A couple of years back, Oasis were in Winnipeg for a concert and a very happy Noel Gallagher was in rabbiting on about Manchester City all night. That day, the Citizens had been bought by some wealthy Arabs and had just bought Robinho by telling him he was coming to Chelsea. The Oasis guitarist opined that he was sick of everyone loving Man City as their second favourite club. Now, he said, maybe might start hating Man City as much as they do Man U.
Well, you have you wish Noel. Everyone now hates Man City.
Roberto Mancini has managed to build an extremely expensive, overpaid team of wankers in the Italian mould. Skilful up front with goons at the back and with an almost Manchester-United-like ability to blind referees.
It might be looked back at this year and deemed that the Premiership was decided by an inch. If Defoe had been an inch closer and had scored from that Bale cross in extra time, Manchester City would have been just two points up on Spurs and in some type of crisis. As it is they are eight clear and on their way.
Or, as is more likely, this is a season being increasingly decided by bad calls.
Both Balotelli and Lescot should have been sent off for the respective head stamping and the elbowing incidents. But, as is too often the case, poor officiating missed both offenses and rather than taking an early bath, Balotelli was stepping up to score the winning penalty four minutes into extra time.

^^^^^^^^^^^^^^^^

__To do__
1. In the post about Manchester City, how many points clear of Spurs is Manchester City?
2. List every football club named in the post about Manchester City.
The data has no connection to the post about Manchester City.

__Dataset rows__
^^^^^^^^^^^^^^^^

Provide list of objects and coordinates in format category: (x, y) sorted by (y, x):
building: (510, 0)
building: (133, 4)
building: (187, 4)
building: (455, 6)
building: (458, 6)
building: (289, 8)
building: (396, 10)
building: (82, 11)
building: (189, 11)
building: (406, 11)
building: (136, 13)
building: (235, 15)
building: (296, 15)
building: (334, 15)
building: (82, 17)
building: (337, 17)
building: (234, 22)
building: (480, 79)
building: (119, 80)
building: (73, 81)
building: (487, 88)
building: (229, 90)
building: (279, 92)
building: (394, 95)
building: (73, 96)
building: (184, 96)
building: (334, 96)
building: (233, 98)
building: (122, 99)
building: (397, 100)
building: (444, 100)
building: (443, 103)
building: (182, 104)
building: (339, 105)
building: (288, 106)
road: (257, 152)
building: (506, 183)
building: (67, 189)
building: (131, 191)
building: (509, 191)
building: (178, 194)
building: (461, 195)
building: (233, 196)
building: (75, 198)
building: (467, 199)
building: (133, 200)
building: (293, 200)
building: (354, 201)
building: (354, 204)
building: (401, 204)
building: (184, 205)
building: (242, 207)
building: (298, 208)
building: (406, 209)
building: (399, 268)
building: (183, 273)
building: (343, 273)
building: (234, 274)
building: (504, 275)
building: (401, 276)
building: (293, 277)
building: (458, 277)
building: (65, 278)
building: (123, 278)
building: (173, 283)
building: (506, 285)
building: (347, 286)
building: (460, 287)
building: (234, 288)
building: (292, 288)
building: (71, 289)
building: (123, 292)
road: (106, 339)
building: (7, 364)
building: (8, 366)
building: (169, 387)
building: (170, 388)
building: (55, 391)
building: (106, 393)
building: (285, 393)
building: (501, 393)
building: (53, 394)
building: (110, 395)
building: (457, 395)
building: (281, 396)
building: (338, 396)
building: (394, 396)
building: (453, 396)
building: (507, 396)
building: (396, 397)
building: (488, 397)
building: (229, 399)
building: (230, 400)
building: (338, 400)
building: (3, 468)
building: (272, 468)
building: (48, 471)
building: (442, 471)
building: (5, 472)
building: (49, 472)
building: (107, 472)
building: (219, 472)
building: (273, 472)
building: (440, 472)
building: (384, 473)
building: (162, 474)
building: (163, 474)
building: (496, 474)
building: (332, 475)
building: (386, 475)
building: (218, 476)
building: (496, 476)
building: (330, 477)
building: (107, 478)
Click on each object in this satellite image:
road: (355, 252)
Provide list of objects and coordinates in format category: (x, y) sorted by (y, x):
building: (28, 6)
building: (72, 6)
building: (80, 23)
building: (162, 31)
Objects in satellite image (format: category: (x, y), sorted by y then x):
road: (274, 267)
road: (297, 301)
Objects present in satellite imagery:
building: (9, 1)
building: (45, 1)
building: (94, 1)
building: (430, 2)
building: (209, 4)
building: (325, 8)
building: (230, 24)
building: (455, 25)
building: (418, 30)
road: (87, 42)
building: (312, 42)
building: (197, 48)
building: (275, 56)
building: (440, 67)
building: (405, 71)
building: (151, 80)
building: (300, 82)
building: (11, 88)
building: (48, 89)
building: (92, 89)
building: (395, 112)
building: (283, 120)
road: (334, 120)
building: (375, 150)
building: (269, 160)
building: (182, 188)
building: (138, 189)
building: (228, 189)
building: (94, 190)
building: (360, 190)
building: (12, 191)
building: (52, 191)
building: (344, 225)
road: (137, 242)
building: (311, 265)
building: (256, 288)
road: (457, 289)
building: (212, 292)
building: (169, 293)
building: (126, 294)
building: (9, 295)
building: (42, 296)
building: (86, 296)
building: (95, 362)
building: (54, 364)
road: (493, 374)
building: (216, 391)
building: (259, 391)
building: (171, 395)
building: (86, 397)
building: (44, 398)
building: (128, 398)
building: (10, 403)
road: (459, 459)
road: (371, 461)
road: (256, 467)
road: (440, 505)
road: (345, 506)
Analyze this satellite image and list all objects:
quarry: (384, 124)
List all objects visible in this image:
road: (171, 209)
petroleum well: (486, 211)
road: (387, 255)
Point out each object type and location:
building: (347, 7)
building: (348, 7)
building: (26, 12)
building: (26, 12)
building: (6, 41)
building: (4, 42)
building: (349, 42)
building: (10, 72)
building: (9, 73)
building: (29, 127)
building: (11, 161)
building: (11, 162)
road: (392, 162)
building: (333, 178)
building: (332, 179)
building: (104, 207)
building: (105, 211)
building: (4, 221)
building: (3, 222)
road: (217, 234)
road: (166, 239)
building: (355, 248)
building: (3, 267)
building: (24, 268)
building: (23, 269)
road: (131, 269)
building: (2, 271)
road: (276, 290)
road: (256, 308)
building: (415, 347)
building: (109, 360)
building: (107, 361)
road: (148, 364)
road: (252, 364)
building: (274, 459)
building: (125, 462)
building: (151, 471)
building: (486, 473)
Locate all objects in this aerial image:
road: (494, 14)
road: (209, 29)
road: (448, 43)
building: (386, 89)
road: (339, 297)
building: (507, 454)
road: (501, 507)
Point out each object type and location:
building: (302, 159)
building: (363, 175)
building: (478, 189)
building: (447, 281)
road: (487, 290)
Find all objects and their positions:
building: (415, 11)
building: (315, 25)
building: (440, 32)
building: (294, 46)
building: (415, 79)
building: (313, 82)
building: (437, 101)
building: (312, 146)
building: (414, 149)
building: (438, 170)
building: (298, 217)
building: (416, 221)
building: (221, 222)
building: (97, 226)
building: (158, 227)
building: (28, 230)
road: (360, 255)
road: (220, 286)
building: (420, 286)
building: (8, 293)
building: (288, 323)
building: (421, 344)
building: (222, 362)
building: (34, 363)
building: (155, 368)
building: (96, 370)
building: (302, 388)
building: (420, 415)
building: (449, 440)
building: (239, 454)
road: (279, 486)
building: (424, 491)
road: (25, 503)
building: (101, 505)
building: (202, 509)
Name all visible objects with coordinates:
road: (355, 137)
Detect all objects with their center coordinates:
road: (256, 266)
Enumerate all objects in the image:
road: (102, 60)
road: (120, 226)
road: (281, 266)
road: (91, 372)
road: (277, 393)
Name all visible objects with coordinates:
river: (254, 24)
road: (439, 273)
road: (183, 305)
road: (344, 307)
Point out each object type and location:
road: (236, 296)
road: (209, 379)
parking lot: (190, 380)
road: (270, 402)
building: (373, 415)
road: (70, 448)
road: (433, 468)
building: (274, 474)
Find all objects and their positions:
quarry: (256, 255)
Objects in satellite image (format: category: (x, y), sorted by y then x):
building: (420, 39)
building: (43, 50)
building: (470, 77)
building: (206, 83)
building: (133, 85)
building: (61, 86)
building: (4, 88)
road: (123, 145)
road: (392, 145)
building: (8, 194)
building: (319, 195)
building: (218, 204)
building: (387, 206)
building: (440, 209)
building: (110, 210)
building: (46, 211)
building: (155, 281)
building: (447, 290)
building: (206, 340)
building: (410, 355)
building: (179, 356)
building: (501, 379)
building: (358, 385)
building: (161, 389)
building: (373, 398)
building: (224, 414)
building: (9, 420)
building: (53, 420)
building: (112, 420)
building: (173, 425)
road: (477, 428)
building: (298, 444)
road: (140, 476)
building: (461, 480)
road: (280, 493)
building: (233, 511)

^^^^^^^^^^^^^^^^

__Answers to the tasks__
1. Eight points.

2. Manchester City, Chelsea, Manchester United (Man U), Spurs